Bien sûr ! Pourquoi pas ?
« Oh là là ! Ça doit être une météorite tombée du ciel par accident. On va avoir de gros ennuis. Espèce d'idiot, pourquoi tu ne l'as pas dit plus tôt ? »
« Tu m'as clairement dit de ne pas le dire hier », dit Su Wu, d'un ton vexé. « Quel genre de catastrophe se profile à l'horizon ? »
Bien sûr que je connais cette histoire, mais je vais faire semblant d'être une voyante pour l'instant. « Je peux prédire l'avenir, vous savez ? Cette affaire est extrêmement malheureuse ; elle sera forcément révélée. »
« Qu'est-ce qui a été révélé ? » demanda Xiao Yuan en apparaissant.
« Xiaoyuan, te revoilà enfin ! Tu es allée aux toilettes ? Tu t'es lavé les mains ? Vite, fais tes valises et pars d'ici immédiatement. »
"Pourquoi?"
Ne me demandez pas pourquoi. Faites-moi confiance.
Mais je ne vous crois pas !
« Oh non, il n'y a pas de temps ! Allons-y ! » J'ai attrapé Xiaoyuan et Suwu et j'ai couru…

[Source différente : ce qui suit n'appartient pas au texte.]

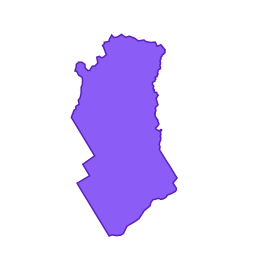 Kittitas, Washington, United States of America, rotated 59°
{"feature_id": "52423323B21025471162959", "entity_name": "Kittitas", "entity_type": "district", "adm_level": 2, "iso_a3": "USA", "parent_name": "United States of America", "parent_adm1": "Washington", "projection": "albers", "projection_center": [-120.862, 47.167], "detail": "fine", "context": "isolated", "style": "filled", "palette": "violet", "viewbox_px": 256, "rotation_deg": 59, "n_neighbors": 0, "source": "geoboundaries", "source_scale": "gbopen_adm2", "svg_char_len": 4710}
<svg xmlns="http://www.w3.org/2000/svg" viewBox="0 0 256 256"><g transform="rotate(59 128 128)"><path d="M49.4,141.3L51.8,144.1L53.2,142.8L57.3,143.1L60.8,141.2L63.5,142.3L67.4,144.9L68.8,147.1L73.9,150.2L77.3,153.3L78.6,156.3L82.5,157.7L82.5,161.3L84.9,163.1L84.9,165.0L89.7,171.1L134.7,170.9L135.8,185.4L149.2,185.5L149.1,200.1L156.2,200.1L210.9,199.8L211.3,196.8L214.3,193.4L216.1,189.4L216.0,186.3L211.6,179.3L211.7,169.2L211.3,165.1L207.2,156.7L206.0,149.1L203.5,146.6L202.3,143.7L204.2,137.7L205.8,136.9L206.9,134.5L206.9,131.2L205.8,128.6L206.5,125.0L206.7,120.0L206.1,118.7L204.7,117.6L198.3,117.8L196.1,111.7L191.8,111.8L187.8,111.8L183.0,111.8L179.6,111.9L175.3,112.1L163.9,112.2L162.4,112.0L161.9,111.6L161.6,111.0L161.1,110.5L159.8,110.0L158.9,109.9L158.1,109.9L157.2,108.7L156.1,107.8L155.6,106.7L154.9,106.0L154.3,105.7L153.1,104.9L152.6,104.5L152.2,104.6L151.9,104.8L151.2,104.5L151.0,103.6L150.3,103.0L149.6,102.8L148.1,102.4L147.5,100.9L147.1,100.2L146.7,100.1L146.2,100.7L146.3,101.7L146.6,102.6L146.2,103.2L145.7,103.3L144.5,104.1L143.6,104.5L142.8,104.5L142.0,104.0L142.0,103.2L141.8,102.0L141.1,100.8L140.9,99.8L140.1,99.3L139.0,99.1L137.9,99.2L136.7,98.3L135.7,98.5L135.4,98.7L135.2,98.6L134.7,98.8L134.5,98.7L134.4,98.6L133.5,98.5L133.3,98.6L132.9,98.7L132.8,98.8L132.6,98.7L132.4,98.7L132.1,98.7L131.9,98.5L131.8,98.4L131.7,98.4L131.1,98.5L130.8,98.2L130.6,98.2L130.4,98.1L130.1,97.7L129.9,97.4L129.8,97.2L129.6,97.2L129.5,97.3L129.4,97.4L129.2,97.4L129.1,97.0L129.0,96.9L128.8,96.8L128.6,96.6L128.3,96.4L128.1,96.2L128.0,95.8L127.8,95.5L127.7,95.4L127.4,95.2L127.0,94.9L126.9,94.8L126.7,94.8L126.2,94.8L125.9,94.7L125.7,94.4L125.3,94.3L125.2,94.3L124.7,94.1L124.6,93.8L124.5,93.7L124.4,93.5L124.4,93.4L124.4,93.2L124.3,92.8L124.1,92.4L124.0,92.0L124.0,91.8L123.9,91.7L123.9,91.4L124.0,91.2L123.8,90.8L123.5,90.5L123.4,90.4L123.3,90.2L123.0,90.1L122.6,90.1L122.3,90.1L122.0,90.0L121.7,90.1L121.1,89.8L120.7,89.7L119.9,89.4L119.4,89.2L118.9,89.1L118.5,89.1L118.2,89.1L117.8,89.1L117.6,89.1L117.3,88.8L117.2,88.4L117.1,88.2L116.8,88.0L116.5,87.8L116.4,87.2L116.3,86.7L116.0,86.4L115.7,86.1L115.7,85.9L115.5,85.5L115.4,85.3L115.4,85.2L115.2,85.2L115.1,85.4L115.0,85.5L114.6,85.6L114.2,85.7L113.9,85.6L113.5,85.5L113.3,85.5L113.1,85.3L112.6,85.1L112.4,85.1L112.2,85.3L111.8,85.7L111.5,86.0L111.4,86.1L111.5,86.3L111.4,86.5L111.2,86.7L111.0,87.0L110.8,87.1L110.6,87.0L110.4,86.9L110.2,86.8L110.0,86.7L109.7,86.5L109.4,86.3L109.2,86.0L109.0,85.8L108.9,85.7L108.7,85.6L108.5,85.8L108.2,85.9L108.1,86.0L107.9,86.3L107.7,86.4L107.6,86.5L107.4,86.4L107.0,86.1L106.8,85.8L106.7,85.6L106.4,85.5L106.0,85.2L105.7,84.7L105.3,84.4L105.2,84.4L105.1,84.6L104.6,84.6L104.4,84.6L104.1,84.5L103.9,84.5L103.7,84.7L103.5,84.8L103.3,84.8L102.8,84.3L102.7,84.3L102.4,84.1L102.2,84.0L102.1,83.9L101.9,83.7L101.6,83.5L101.6,83.3L101.5,83.2L101.6,82.8L101.5,82.7L101.6,82.3L101.6,82.2L101.5,81.9L101.5,81.7L101.6,81.2L101.7,80.9L101.4,80.8L101.3,80.7L101.2,80.5L101.0,80.3L100.8,80.1L100.8,79.8L100.8,79.6L100.8,79.4L100.7,79.2L100.4,79.0L99.7,79.0L99.5,78.9L99.4,78.9L98.9,78.8L98.5,78.7L98.4,78.6L98.3,78.4L98.4,78.0L98.4,77.8L98.7,77.4L99.0,76.9L98.7,76.5L98.5,76.2L98.4,76.2L98.2,76.2L98.0,75.9L97.9,75.6L97.7,75.5L97.6,75.4L97.6,75.2L97.6,74.9L97.2,74.8L97.0,74.5L96.8,74.5L96.5,74.2L96.4,74.2L96.1,74.2L95.8,74.0L95.6,73.9L95.3,73.8L95.2,73.7L94.9,73.5L94.5,72.9L94.4,72.6L94.2,72.4L93.9,72.0L93.9,71.8L93.8,71.7L93.7,71.6L93.6,71.4L93.6,71.1L93.7,70.8L93.9,70.7L94.0,70.4L93.9,70.3L93.8,70.1L93.7,69.8L93.4,69.6L93.4,69.4L93.4,69.2L92.8,69.0L92.6,68.9L92.3,68.8L92.2,68.7L91.9,68.6L91.7,68.6L91.4,68.6L91.2,68.6L90.9,68.5L90.7,68.4L90.3,68.2L90.2,68.0L90.1,67.9L90.1,67.7L90.1,67.4L89.9,67.3L89.6,67.1L89.4,66.9L89.0,66.6L88.7,66.4L88.4,66.3L88.1,66.3L87.8,66.3L87.7,66.4L87.1,65.9L86.8,65.8L86.7,65.6L86.4,65.2L86.2,65.2L86.1,64.8L86.1,64.6L85.7,64.3L85.6,64.2L85.4,64.0L85.2,63.9L85.0,63.7L84.8,63.6L84.6,63.7L84.4,63.6L84.3,63.2L84.2,62.9L84.2,62.7L84.1,62.2L83.8,62.0L83.7,61.9L83.4,61.5L83.2,61.2L82.9,60.6L82.8,60.4L82.9,60.1L83.1,59.9L83.1,59.7L83.0,59.4L82.9,59.2L82.7,59.0L82.7,58.8L82.7,58.6L82.5,58.4L82.6,57.9L82.5,57.7L82.4,57.6L82.2,57.3L82.1,57.2L81.7,57.0L81.4,57.2L81.2,57.1L80.9,56.9L80.8,56.7L80.7,56.7L80.5,56.4L80.4,56.2L80.1,55.9L73.5,57.0L73.0,60.9L68.4,60.4L66.3,64.6L63.1,68.2L60.8,69.0L58.6,74.4L54.5,76.0L49.9,79.7L49.2,83.0L46.3,84.7L44.4,85.3L44.5,90.5L43.1,93.5L39.9,94.1L42.3,98.2L43.9,99.8L42.3,104.2L43.6,104.8L44.2,107.4L46.0,107.3L54.0,108.8L54.6,112.3L54.2,114.5L51.8,115.7L51.2,118.3L56.7,120.4L57.9,124.5L56.6,126.8L58.9,131.1L58.2,132.7L54.6,133.8L51.2,132.2L47.9,133.7L46.2,136.2L46.8,139.5L49.4,141.3Z" fill="#8b5cf6" stroke="#5b21b6" stroke-width="1.5"/></g></svg>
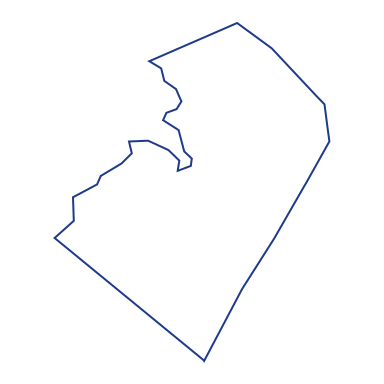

Une agitation éclata à l'extérieur de la tente, et plusieurs soldats huns accoururent.
«
Est-ce que ça a été découvert si vite
?
» me suis-je demandé.
"Hé ! Vous autres, ne partez pas !" cria férocement le chef des soldats Xiongnu.
"Courir!"...
Les soldats Xiongnu étaient à leurs trousses. « Attrapez-les ! »
Nous avons couru jusqu'à l'enclos des chevaux. Xiaoyuan m'a demandé : « Quel est le cheval le plus laid à tes yeux ? »
« Hein ? » dis-je en désignant un cheval gris sale, perplexe.
Xiao Yuan monta aussitôt sur le cheval gris : « Allez, monte ! Cette fois, j'ai choisi le cheval le plus laid que tu trouves, tu n'as plus d'objections, n'est-ce pas ? »
Waouh ! Taille fine, ça fait longtemps ! Au moment où j'allais monter, plusieurs soldats huns sont apparus soudainement et ont saisi la tête du cheval.